Shiller told the court in June that Kinsella's style is caustic and direct, but that does not mean his speech or expression is entitled to any less protection.

Andre Marin, a lawyer for Bernier, said in response Monday that Kinsella is trying to avoid the grip of the legal system. 

Kinsella is relying on anti-SLAPP provisions to deny Bernier his right to a trial on the merits of the case, Marin told the court Monday.

"This naked motion is an abuse of the court's process. It's all sizzle but no steak," Marin said.

"Mr. Kinsella, obviously, is terrified, and rightfully so, heading to trial without evidence that Mr. Bernier is racist."

After hearing arguments from each side, Justice Calum MacLeod said he would rule at a later date whether the action can continue.

Ontario's anti-SLAPP provisions place an initial burden on the defendant in a lawsuit to satisfy a judge that the proceeding arises from an expression relating to a matter of public interest. 

The onus then shifts to the plaintiff, in this case Bernier, who must show there are grounds to believe the lawsuit has substantial merit and the defendant has no valid defence. 

The plaintiff must also demonstrate that the harm suffered, and the public interest in allowing the proceeding to continue, outweigh the public interest in safeguarding the expression. 

Bernier was a high-profile member of the Conservative party before founding the upstart People's Party, which failed to win a seat in the 2019 election. 

Bernier indirectly attributed his performance and that of his fledgling party to what he characterized as Kinsella's repeated attacks, according to a statement of claim filed last year. 
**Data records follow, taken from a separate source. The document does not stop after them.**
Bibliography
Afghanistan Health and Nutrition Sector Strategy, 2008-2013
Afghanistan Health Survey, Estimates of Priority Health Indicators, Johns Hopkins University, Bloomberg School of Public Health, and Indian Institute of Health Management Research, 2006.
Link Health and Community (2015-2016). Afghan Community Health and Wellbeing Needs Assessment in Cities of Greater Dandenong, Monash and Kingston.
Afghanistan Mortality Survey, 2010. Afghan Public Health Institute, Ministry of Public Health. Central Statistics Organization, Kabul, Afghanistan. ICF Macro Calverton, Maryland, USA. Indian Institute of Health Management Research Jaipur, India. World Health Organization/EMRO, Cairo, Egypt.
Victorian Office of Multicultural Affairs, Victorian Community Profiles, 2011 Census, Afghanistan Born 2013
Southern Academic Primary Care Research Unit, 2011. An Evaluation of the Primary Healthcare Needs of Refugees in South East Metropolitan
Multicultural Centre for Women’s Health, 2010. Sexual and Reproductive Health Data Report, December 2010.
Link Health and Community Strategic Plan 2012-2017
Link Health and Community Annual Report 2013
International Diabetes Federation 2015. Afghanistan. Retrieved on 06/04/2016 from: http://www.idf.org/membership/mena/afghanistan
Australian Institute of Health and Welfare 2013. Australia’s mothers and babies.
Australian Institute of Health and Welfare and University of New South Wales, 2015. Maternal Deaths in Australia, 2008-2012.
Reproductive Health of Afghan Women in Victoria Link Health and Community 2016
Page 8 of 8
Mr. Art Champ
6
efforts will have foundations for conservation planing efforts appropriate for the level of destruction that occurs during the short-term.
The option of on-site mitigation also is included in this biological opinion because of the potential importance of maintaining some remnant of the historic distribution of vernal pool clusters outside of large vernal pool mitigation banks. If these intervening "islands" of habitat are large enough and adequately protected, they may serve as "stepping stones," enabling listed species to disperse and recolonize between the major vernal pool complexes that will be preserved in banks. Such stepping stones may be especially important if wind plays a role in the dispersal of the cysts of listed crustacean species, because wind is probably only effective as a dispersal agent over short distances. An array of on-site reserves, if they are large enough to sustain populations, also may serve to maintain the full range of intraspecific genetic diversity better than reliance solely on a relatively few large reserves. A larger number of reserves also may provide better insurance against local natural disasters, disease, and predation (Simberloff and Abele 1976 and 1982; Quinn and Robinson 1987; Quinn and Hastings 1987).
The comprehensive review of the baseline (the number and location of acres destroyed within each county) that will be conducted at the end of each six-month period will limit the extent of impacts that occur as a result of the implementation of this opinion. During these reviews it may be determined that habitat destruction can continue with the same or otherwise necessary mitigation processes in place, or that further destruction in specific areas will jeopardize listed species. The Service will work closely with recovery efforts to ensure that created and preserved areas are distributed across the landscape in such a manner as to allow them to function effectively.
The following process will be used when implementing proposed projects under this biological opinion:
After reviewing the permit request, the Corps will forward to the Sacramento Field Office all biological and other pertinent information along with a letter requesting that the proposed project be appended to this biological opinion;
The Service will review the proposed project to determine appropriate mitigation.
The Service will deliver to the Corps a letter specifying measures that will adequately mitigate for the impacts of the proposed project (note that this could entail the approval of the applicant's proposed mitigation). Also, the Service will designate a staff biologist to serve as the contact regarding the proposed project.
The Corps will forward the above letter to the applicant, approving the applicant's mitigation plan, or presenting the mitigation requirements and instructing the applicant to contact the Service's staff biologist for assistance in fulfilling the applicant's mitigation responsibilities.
The claim also alleged the remarks in question were made in the context of a broader effort to publicly discredit Bernier. 

Kinsella's Daisy Consulting Group had been paid by a lawyer who was a member of the Conservative Party to run an anti-Bernier public relations campaign for a six-week period ending June 29, 2019. Kinsella says Daisy was already engaged in such work in any event, and did not take any direction from the lawyer or submit any work for his review.

While campaigning as People's Party leader, Bernier spoke out against what he called "extreme multiculturalism," saying Canadians don't need legislation to tell them who they are. He promised to drastically reduce immigration as a way of ensuring newcomers can effectively integrate.

Shiller said Monday that Bernier cannot show he suffered harm because of anything Kinsella wrote about him.

In arguments last month, Shiller stressed the importance of public comment on someone running for high political office, saying it "weighs very, very heavily. I'm not going to go as far as to say that it can never be outweighed, but it's a heavy stone on the scale." 

He denounced the notion of a political candidate being able to put forward extreme views "in couched language and dog whistles and the like, and no one's allowed to call you out on it."